Vivimos rodeados de palabrería,
mensajes huecos o maquillados. Dicen "desaceleración" por no
pronunciar "crisis brutal": ¿Cómo se arma ese lenguaje? ¿Cómo se
desarma?
En su libro LTI:
La lengua del Tercer Reich, el filólogo e historiador Víctor Klemperer analizó la importancia que tuvieron las palabras a
la hora de imponer el nazismo en la sociedad alemana. En su texto da numerosos
ejemplos que muestran como la elección de determinadas palabras o frases y su
continua repetición se convirtió en una de las principales técnicas de
manipulación en la época. La LTI (Lingua Tercii Imperii) envenenó las mentes
convirtiendo gradualmente ideas que el imaginario colectivo consideraba repulsivas
en conceptos aceptables.
Un ejemplo es la connotación positiva que fue
ganando la palabra fanatismo. Antes de la llegada de Hitler al poder, el vocablo se usaba
peyorativamente. Sin embargo, los nazis consiguieron que el fanatismo acabara
resultando positivo usándolo en expresiones que sugieren audacia y compromiso.

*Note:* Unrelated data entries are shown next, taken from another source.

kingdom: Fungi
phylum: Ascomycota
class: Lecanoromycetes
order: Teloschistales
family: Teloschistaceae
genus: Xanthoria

Se hablaba de “valentía fanática”, de “juramento fanático”, de “amor fanático por el pueblo”…En los
últimos momentos, cuando ya la palabra había perdido fuerza, Goebbels (el ministro de Propaganda,
diseñador de las técnicas de manipulación nacionalsocialistas) empezó a hablar
de “fanatismo feroz” para añadirle potencia
al concepto.
El uso del lenguaje como arma de manipulación es,
probablemente, tan antiguo como el ser humano. Y en la actualidad, debido al
impacto mediático que se necesita para mantener el poder, es una estrategia imprescindible.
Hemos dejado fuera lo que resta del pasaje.